In time, the Great Barrier Reef project and SensorMap could help other scientists create innovative ways to observe the earth and monitor its well-being.

Coral Reefs in Distress

According to CORAL, (Coral Reef Alliance), coral reefs are among the planet’s most beautiful and productive ecosystems and rival rain forests for their richness of life. They support some 25 percent of all marine life, including 4,000 species of fish, 700 species of coral, and thousands of plant species.

Coral reefs, however, are threatened by pollution and sedimentation from activities such as oil drilling and coastal development, overfishing, and careless tourism operations that empty sewage near coral reefs.

The Great Barrier Reef Project

The goal of the Great Barrier Reef Project, undertaken by researchers at three Australian academic institutions, is to help scientists understand the health of coral reefs and detect early signs of distress.

The objective of the project: place a new generation of compact sensors along the Great Barrier Reef and use the Microsoft SensorMap to view the sensor data.

SensorMap is a platform—developed by Microsoft Research’s Networked Embedded Computing Group—to publish real-time data combined with geographic or other spatial information.

Grants for Innovative SensorMap Projects

Work at the Great Barrier Reef is made possible in part with funds from Microsoft Research. In 2007 the reef project—a joint venture of the University of Melbourne, James Cook University, and the Australian Institute of Marine Science—was one of 11 award recipients that submitted proposals in response to Microsoft Research’s "SensorMap: Browsing the Physical World in Real-Time RFP."

The Request for Proposal (RFP) allotted USD $700,000 in grants to projects that showed new ways to use the recently developed SensorMap platform and show its compatibility with a wide range of data sources.
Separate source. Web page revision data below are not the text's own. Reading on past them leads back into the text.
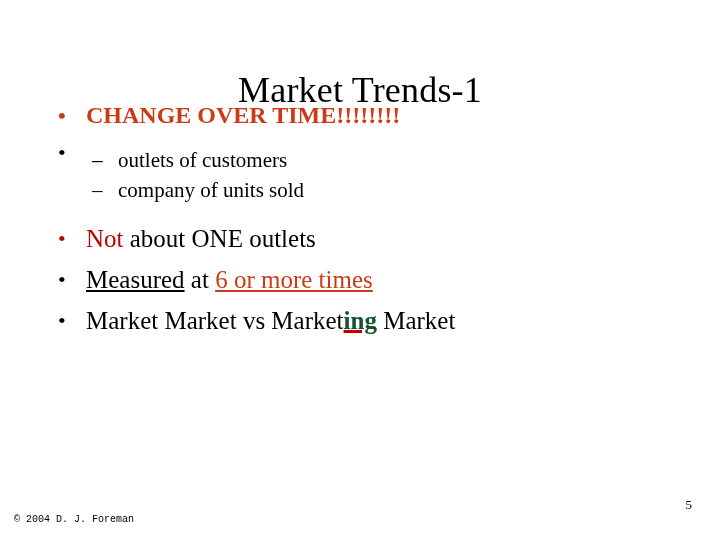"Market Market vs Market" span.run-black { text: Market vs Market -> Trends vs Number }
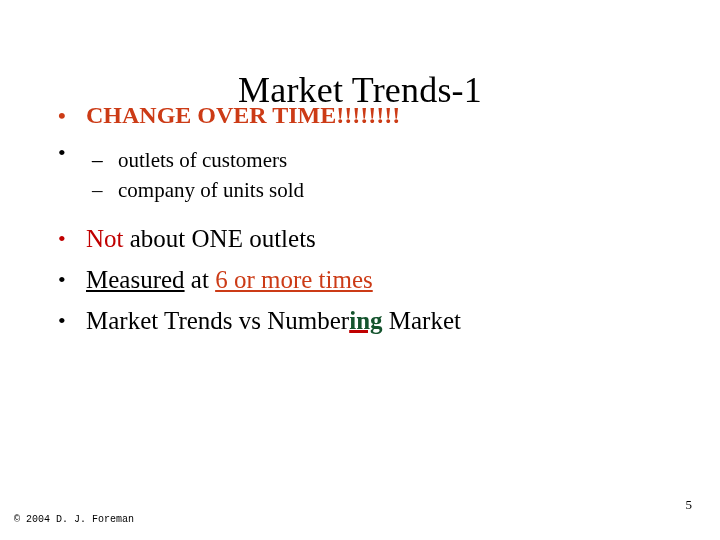"© 2004 D. J. Foreman" .footer-copyright { font-size: 10px -> 16px }
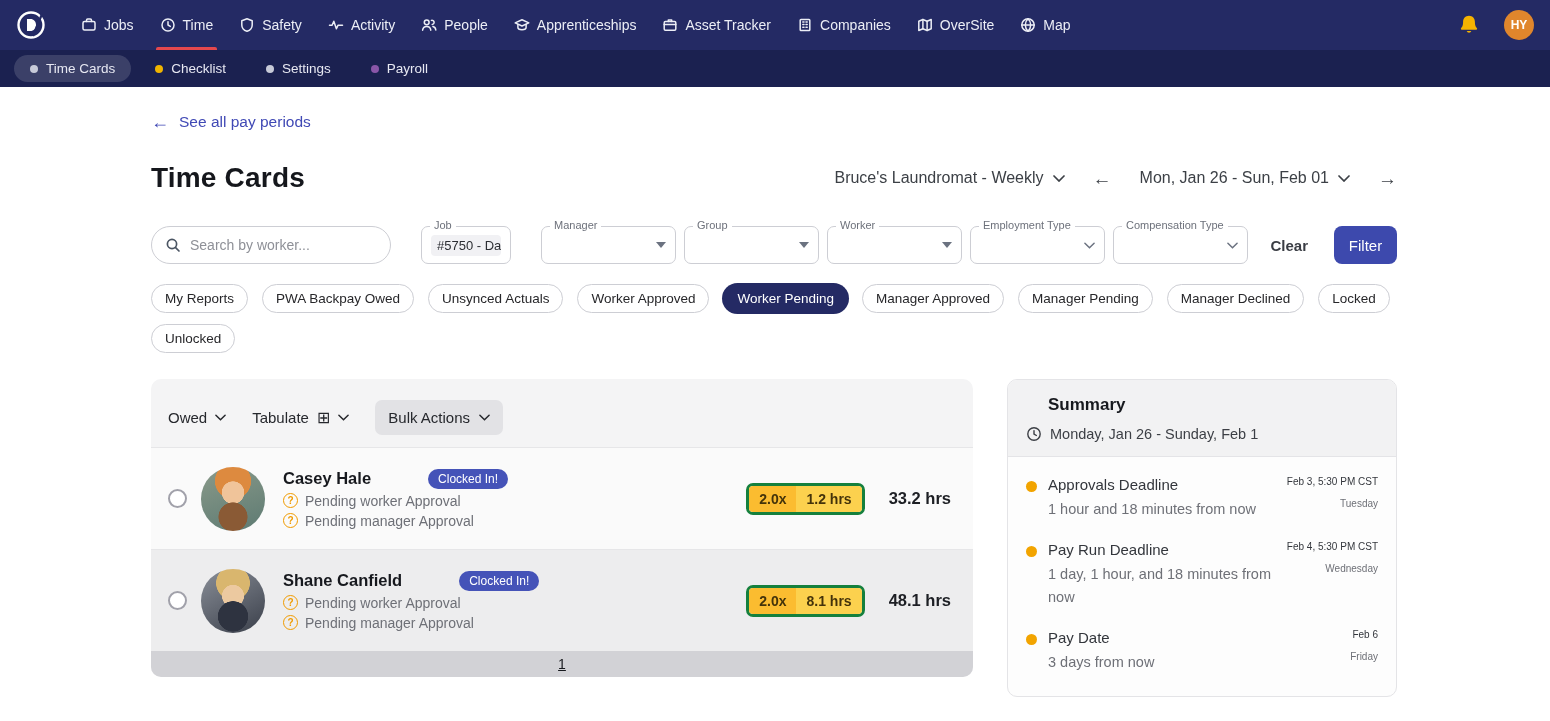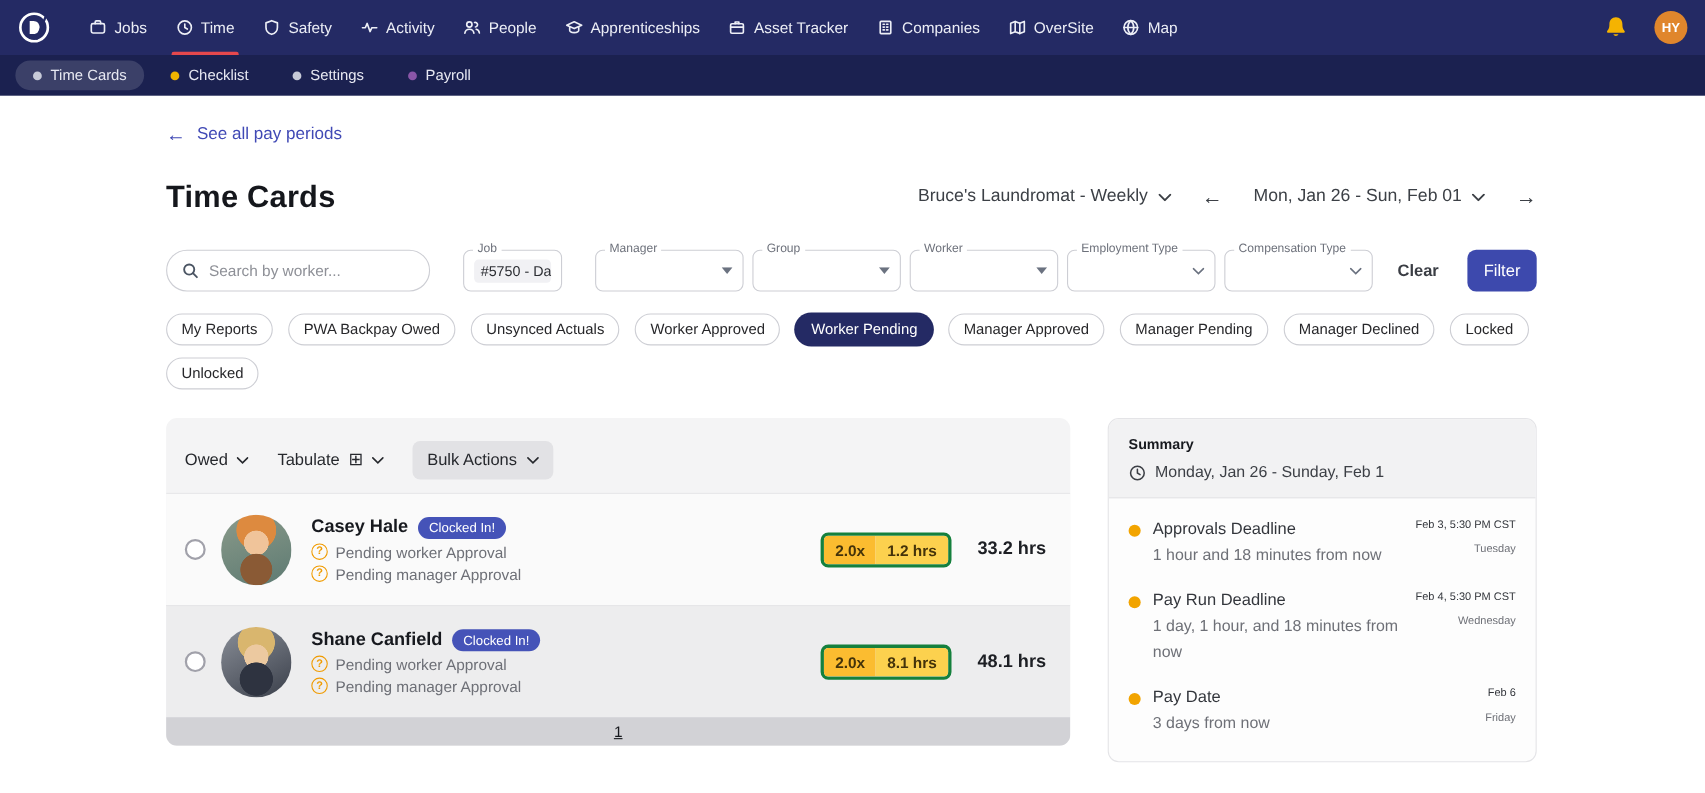"Summary" .summary-title { font-size: 13px -> 17px; margin-left: none -> 22px }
Grant winners for the SensorMap project showed an interest in a wide range of sensing technologies and objectives but environmental themes were common. In addition to the Great Barrier Reef sensor team, researchers who received awards through this initiative are considering projects that include:

  • Creating a SensorMap interface in CitySense, a network of 100 sensors being placed around the city of Cambridge, Massachusetts that will make real-time weather and pollution observations.
  • Deploying sensors to schools in Singapore, where they will become part of a large-scale environmental and weather study.
  • Monitoring debris and mud flows in Taiwan, the lingering effects of a 1999 earthquake that caused groundwater to increase when typhoon rains flowed into crevices in rocks and soil.
  • Sensors mounted on automobiles that will provide real-time information about air quality in Nashville, Tennessee.
  • A New Way to Observe the World

    "Together, these projects can help develop new ways to observe the world around us," says Feng Zhao, a scientist with Microsoft Research who is manager of the Networked Embedded Computing Group. The RFP is the result of the collaboration between this group and Stewart Tansley of Microsoft External Research.

    These projects might also help solve one of the most vexing problems with sensors: though they are becoming increasingly common and powerful, sensors are rarely are able to share data with anyone other than the scientists who deploy them.

    "If the sensor data they collect can be shared with other scientists and the public, the information can be even more useful," says Zhao. "We’re working on new ways to help scientists to publish the sensor data on the Internet."

    Zhao envisions a time when a tools such as SensorMap, introduced in 2006 by Zhao’s research group, act as search engines for real-time data about the physical world. Someone might want to know about smog levels in Los Angeles. Someday, it might be possible to type in a few keywords to display that data as a map overlay.

    A Goal to Increase Accessibility to Data

    Recipients of the SensorMap RFP grants currently are building their systems and prototypes. The grants from Microsoft are gifts that come with very few requirements, but recipients are asked to make their research results, prototypes, and other outcomes widely available through papers, talks at meetings, Web sites, and other sources.

    "We want to make sure the results get into the hands of anyone who needs them," says Zhao.